--- Task A ---
Please quote the part of the pgRouting email thread starting with "Read these to" and going on through "the same issue!".

--- Document excerpt ---
[start]

Of course you don't need to write a plpgsql function.
You can also make n queries with your programming language of your choice.
But with pgRouting it's common that you always need to code at least a
little bit.

Daniel

2014-03-14 16:33 GMT+01:00 Stephen Woodbridge <woodbri@swoodbridge.com>:

Hi Carsten,

I assume you can make a single pgRouting query from point A to B using
pgr_astar() or pgr_trsp() or something similar.

Work that out first. Read the Documentation and the workshop.

Then you just want to write a simple procedure to query your table and
for each row run the pgr_*() query and do something with the results.

https://www.google.com/#newwindow=1&q=postgres%20plpgsql%20tutorial

Read these to get a basic understanding ot plpgsql sripting for stored
procedures.

If you table is big it will take a while. Get this working first and then
we can talk about how to speed it up if you need that.

-Steve

On 3/14/2014 11:00 AM, Carsten Hogertz wrote:

lol. Now we're talking about the same issue!
I could run n x n queries but this would not be very efficient as I'd
like to have a more "automatic" solution.

I already thought about function and looping but as being a complete
newbie on looping and writing functions this seems quite hard to solve
for myself.

Maybe you've got a hint?

thanks
carsten

2014-03-14 15:53 GMT+01:00 Daniel Kastl <daniel@georepublic.de
<mailto:daniel@georepublic.de>>:

    On Fri, Mar 14, 2014 at 11:42 PM, Carsten Hogertz
    <carsten.hogertz@gmail.com <mailto:carsten.hogertz@gmail.com>>
wrote:

        Hi Daniel,
        thanks for your eMail.
        Well, I think it's not a 1-n calculation. IMHO it's a 1-1
        calculation,right?

[end]

--- Supplied material ---
[start]

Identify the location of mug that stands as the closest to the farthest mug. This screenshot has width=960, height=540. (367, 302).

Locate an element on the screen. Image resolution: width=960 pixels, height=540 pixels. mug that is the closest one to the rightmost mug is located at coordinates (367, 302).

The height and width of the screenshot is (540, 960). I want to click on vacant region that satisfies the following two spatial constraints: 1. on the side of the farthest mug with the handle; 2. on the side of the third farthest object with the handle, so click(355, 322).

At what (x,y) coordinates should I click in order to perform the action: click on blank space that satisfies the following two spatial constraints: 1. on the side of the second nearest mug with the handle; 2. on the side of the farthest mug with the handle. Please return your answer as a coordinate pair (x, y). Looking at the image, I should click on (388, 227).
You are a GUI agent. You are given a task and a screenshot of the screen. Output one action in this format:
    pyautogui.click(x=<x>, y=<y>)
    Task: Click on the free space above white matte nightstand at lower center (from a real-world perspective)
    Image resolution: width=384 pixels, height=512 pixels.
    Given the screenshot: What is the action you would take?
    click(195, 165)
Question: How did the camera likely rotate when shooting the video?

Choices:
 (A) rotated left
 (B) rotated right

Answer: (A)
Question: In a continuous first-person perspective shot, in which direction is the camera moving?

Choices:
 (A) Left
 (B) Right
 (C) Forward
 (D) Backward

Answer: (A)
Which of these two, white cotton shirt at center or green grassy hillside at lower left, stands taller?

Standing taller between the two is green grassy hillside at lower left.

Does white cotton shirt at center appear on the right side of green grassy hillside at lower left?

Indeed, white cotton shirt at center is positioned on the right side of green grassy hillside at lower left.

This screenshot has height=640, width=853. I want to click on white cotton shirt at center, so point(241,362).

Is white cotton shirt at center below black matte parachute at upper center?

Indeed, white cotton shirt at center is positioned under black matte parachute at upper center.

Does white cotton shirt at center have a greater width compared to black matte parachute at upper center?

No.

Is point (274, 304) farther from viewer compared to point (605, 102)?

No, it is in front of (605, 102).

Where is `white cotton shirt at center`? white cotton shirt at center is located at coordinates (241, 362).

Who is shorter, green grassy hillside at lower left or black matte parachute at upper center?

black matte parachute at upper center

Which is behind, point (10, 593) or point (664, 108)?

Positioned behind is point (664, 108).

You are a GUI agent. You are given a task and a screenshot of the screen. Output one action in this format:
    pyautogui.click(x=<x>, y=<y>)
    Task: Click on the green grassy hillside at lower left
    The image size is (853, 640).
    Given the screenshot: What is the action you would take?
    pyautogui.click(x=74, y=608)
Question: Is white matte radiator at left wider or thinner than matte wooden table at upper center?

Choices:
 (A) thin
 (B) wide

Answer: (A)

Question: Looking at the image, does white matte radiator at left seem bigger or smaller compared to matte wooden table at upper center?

[end]

--- Task B ---
Turn the records into a Markdown table with the columns Row and Line, starting with the line with "No, it is in front of (605, 102)." and going on through the final line of the records. Number each row and skip blank lines.

--- Task response A ---
Read these to get a basic understanding ot plpgsql sripting for stored
procedures.

If you table is big it will take a while. Get this working first and then
we can talk about how to speed it up if you need that.

-Steve

On 3/14/2014 11:00 AM, Carsten Hogertz wrote:

lol. Now we're talking about the same issue!

--- Task response B ---
| Row | Line |
|---|---|
| 1 | No, it is in front of (605, 102). |
| 2 | Where is `white cotton shirt at center`? white cotton shirt at center is located at coordinates (241, 362). |
| 3 | Who is shorter, green grassy hillside at lower left or black matte parachute at upper center? |
| 4 | black matte parachute at upper center |
| 5 | Which is behind, point (10, 593) or point (664, 108)? |
| 6 | Positioned behind is point (664, 108). |
| 7 | You are a GUI agent. You are given a task and a screenshot of the screen. Output one action in this format: |
| 8 |     pyautogui.click(x=<x>, y=<y>) |
| 9 |     Task: Click on the green grassy hillside at lower left |
| 10 |     The image size is (853, 640). |
| 11 |     Given the screenshot: What is the action you would take? |
| 12 |     pyautogui.click(x=74, y=608) |
| 13 | Question: Is white matte radiator at left wider or thinner than matte wooden table at upper center? |
| 14 | Choices: |
| 15 |  (A) thin |
| 16 |  (B) wide |
| 17 | Answer: (A) |
| 18 | Question: Looking at the image, does white matte radiator at left seem bigger or smaller compared to matte wooden table at upper center? |